Il primo motivo è inammissibile in quanto con esso si chiede, sotto l’indicazione della violazione e (o) della falsa applicazione delle norme di diritto e segnatamente degli artt. 115 codice di rito civile e 2697 c.c., un’integrale rivalutazione del materiale probatorio, peraltro concordemente esaminato dai giudici di primo e di secondo grado, così radicando una censura sull’apprezzamento e la valutazione del materiale probatorio che non può essere utilmente portata in sede di legittimità.
La errata distribuzione degli oneri probatori si configura solo nell’ipotesi in cui il Giudice abbia attribuito l’onere della prova a una parte diversa secondo le regole di scomposizione delle fattispecie basate sulla differenza tra fatti costitutivi ed eccezioni. È necessario denunziare che il Giudice, contraddicendo espressamente, o implicitamente, la regola codicistica, abbia posto a fondamento della decisione prove non introdotte dalle parti, ma disposte di sua iniziativa fuori dei poteri officiosi riconosciutigli, non anche che il medesimo, nel valutare le prove proposte dalle parti, abbia attribuito maggior forza di convincimento ad alcune piuttosto che ad altre.

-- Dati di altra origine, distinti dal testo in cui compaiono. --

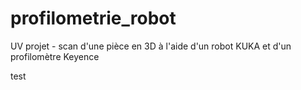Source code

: # profilometrie_robot
UV projet - scan d'une pièce en 3D à l'aide d'un robot KUKA et d'un profilomètre Keyence

test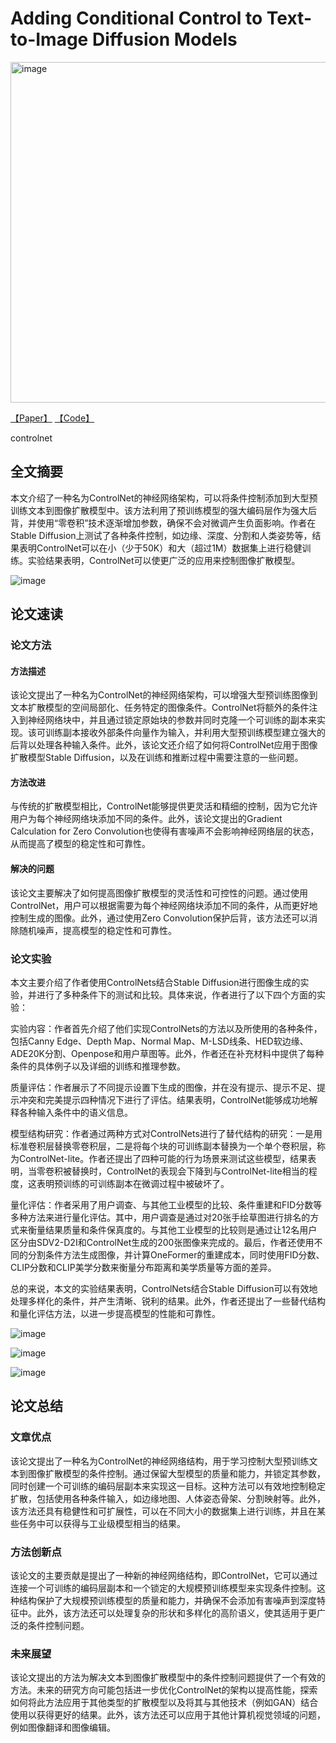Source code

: # Adding Conditional Control to Text-to-Image Diffusion Models


<img width="545" alt="image" src="https://github.com/icey-zhang/notebook/assets/54712081/90b4ccc6-63a1-4e68-b7ef-fb7c24e7a3d8">

[【Paper】](https://arxiv.org/pdf/2302.05543) [【Code】](https://github.com/lllyasviel/ControlNet)

controlnet
## 全文摘要
本文介绍了一种名为ControlNet的神经网络架构，可以将条件控制添加到大型预训练文本到图像扩散模型中。该方法利用了预训练模型的强大编码层作为强大后背，并使用“零卷积”技术逐渐增加参数，确保不会对微调产生负面影响。作者在Stable Diffusion上测试了各种条件控制，如边缘、深度、分割和人类姿势等，结果表明ControlNet可以在小（少于50K）和大（超过1M）数据集上进行稳健训练。实验结果表明，ControlNet可以使更广泛的应用来控制图像扩散模型。

![image](https://github.com/icey-zhang/notebook/assets/54712081/ec487e5d-d014-434f-b4f3-206f4020a2da)


## 论文速读
### 论文方法
#### 方法描述
该论文提出了一种名为ControlNet的神经网络架构，可以增强大型预训练图像到文本扩散模型的空间局部化、任务特定的图像条件。ControlNet将额外的条件注入到神经网络块中，并且通过锁定原始块的参数并同时克隆一个可训练的副本来实现。该可训练副本接收外部条件向量作为输入，并利用大型预训练模型建立强大的后背以处理各种输入条件。此外，该论文还介绍了如何将ControlNet应用于图像扩散模型Stable Diffusion，以及在训练和推断过程中需要注意的一些问题。

#### 方法改进
与传统的扩散模型相比，ControlNet能够提供更灵活和精细的控制，因为它允许用户为每个神经网络块添加不同的条件。此外，该论文提出的Gradient Calculation for Zero Convolution也使得有害噪声不会影响神经网络层的状态，从而提高了模型的稳定性和可靠性。

#### 解决的问题
该论文主要解决了如何提高图像扩散模型的灵活性和可控性的问题。通过使用ControlNet，用户可以根据需要为每个神经网络块添加不同的条件，从而更好地控制生成的图像。此外，通过使用Zero Convolution保护后背，该方法还可以消除随机噪声，提高模型的稳定性和可靠性。


### 论文实验
本文主要介绍了作者使用ControlNets结合Stable Diffusion进行图像生成的实验，并进行了多种条件下的测试和比较。具体来说，作者进行了以下四个方面的实验：

实验内容：作者首先介绍了他们实现ControlNets的方法以及所使用的各种条件，包括Canny Edge、Depth Map、Normal Map、M-LSD线条、HED软边缘、ADE20K分割、Openpose和用户草图等。此外，作者还在补充材料中提供了每种条件的具体例子以及详细的训练和推理参数。

质量评估：作者展示了不同提示设置下生成的图像，并在没有提示、提示不足、提示冲突和完美提示四种情况下进行了评估。结果表明，ControlNet能够成功地解释各种输入条件中的语义信息。

模型结构研究：作者通过两种方式对ControlNets进行了替代结构的研究：一是用标准卷积层替换零卷积层，二是将每个块的可训练副本替换为一个单个卷积层，称为ControlNet-lite。作者还提出了四种可能的行为场景来测试这些模型，结果表明，当零卷积被替换时，ControlNet的表现会下降到与ControlNet-lite相当的程度，这表明预训练的可训练副本在微调过程中被破坏了。

量化评估：作者采用了用户调查、与其他工业模型的比较、条件重建和FID分数等多种方法来进行量化评估。其中，用户调查是通过对20张手绘草图进行排名的方式来衡量结果质量和条件保真度的。与其他工业模型的比较则是通过让12名用户区分由SDV2-D2I和ControlNet生成的200张图像来完成的。最后，作者还使用不同的分割条件方法生成图像，并计算OneFormer的重建成本，同时使用FID分数、CLIP分数和CLIP美学分数来衡量分布距离和美学质量等方面的差异。

总的来说，本文的实验结果表明，ControlNets结合Stable Diffusion可以有效地处理多样化的条件，并产生清晰、锐利的结果。此外，作者还提出了一些替代结构和量化评估方法，以进一步提高模型的性能和可靠性。

![image](https://github.com/icey-zhang/notebook/assets/54712081/de0e2e61-7932-4c28-a7b6-d3b4de910bc0)


![image](https://github.com/icey-zhang/notebook/assets/54712081/87554ecd-f94a-481f-9b19-9c7de387daa1)


![image](https://github.com/icey-zhang/notebook/assets/54712081/85dd756a-ed8b-432e-a4d5-3eb36e0a0032)

## 论文总结
### 文章优点
该论文提出了一种名为ControlNet的神经网络结构，用于学习控制大型预训练文本到图像扩散模型的条件控制。通过保留大型模型的质量和能力，并锁定其参数，同时创建一个可训练的编码层副本来实现这一目标。这种方法可以有效地控制稳定扩散，包括使用各种条件输入，如边缘地图、人体姿态骨架、分割映射等。此外，该方法还具有稳健性和可扩展性，可以在不同大小的数据集上进行训练，并且在某些任务中可以获得与工业级模型相当的结果。

### 方法创新点
该论文的主要贡献是提出了一种新的神经网络结构，即ControlNet，它可以通过连接一个可训练的编码层副本和一个锁定的大规模预训练模型来实现条件控制。这种结构保护了大规模预训练模型的质量和能力，并确保不会添加有害噪声到深度特征中。此外，该方法还可以处理复杂的形状和多样化的高阶语义，使其适用于更广泛的条件控制问题。

### 未来展望
该论文提出的方法为解决文本到图像扩散模型中的条件控制问题提供了一个有效的方法。未来的研究方向可能包括进一步优化ControlNet的架构以提高性能，探索如何将此方法应用于其他类型的扩散模型以及将其与其他技术（例如GAN）结合使用以获得更好的结果。此外，该方法还可以应用于其他计算机视觉领域的问题，例如图像翻译和图像编辑。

Egualmente, la S.C. non può dare seguito alle allegazioni della paziente in riferimento al consenso informato asseritamente avvenuto su di un modulo prestampato e generico, e per avere i Giudici del merito invertito l’onere probatorio ritenendo che spettasse al paziente dimostrare di non aver ricevuto idonee informazioni in ordine all’operazione alla quale si sarebbe sottoposta.
Sleeve gastrectomy e complicanze postoperatorie
Le argomentazioni della paziente non intaccano l’idoneità della operazione di slegatura del bendaggio preesistente e di realizzazione della sleeve gastrectomy, in quanto alcun danno risulta causalmente ricollegabile a detto percorso operatorio, che anzi aveva consentito di sottoporre la donna a un’unica anestesia generale, invece che a due distinte e, presumibilmente, a breve distanza l’una dall’altra.
Le censure si soffermano (errando) sulla genericità della terminologia utilizzata nel modulo di consenso, in quanto tra le possibili conseguenze dell’operazione di sleeve gastrectomy sono menzionate le “lesioni viscerali” e non, invece la fistola, che in concreto si è poi concretizzata. E’ chiaro che quanto sostenuto dalla paziente è inammissibile al vaglio perché censura una valutazione, recepita dalla Corte territoriale con coerente motivazione, effettuata dai CTU che cade su un punto di stretto merito e non di diritto. Ad ogni modo, la sentenza di appello è motivata sul punto in maniera coerente.
I Giudici di appello hanno affermato, aderendo correttamente alla CTU, che il trattamento antibiotico venne praticato ad ampio spettro alla paziente sin dalla fase preoperatoria, come da protocolli medici vigenti in relazione a interventi chirurgici maggiori, quali, appunto, la sleeve gastrectomy, ritenuta di media complessità, e venne successivamente, dopo l’insorgenza di episodi febbrili, ulteriormente incrementato e mirato e la terapia antibiotica condusse in breve tempo alla scomparsa della febbre. Anche in questo caso i Giudici di appello non hanno omesso di esaminare le singole specifiche circostanze, e hanno ritenuto in modo adeguato e coerente che non fosse sussistente alcun legame eziologico tra l’operazione e l’insorgenza della fistola ascrivibile alla condotta dei medici operanti ovvero al controllo della fase postoperatoria.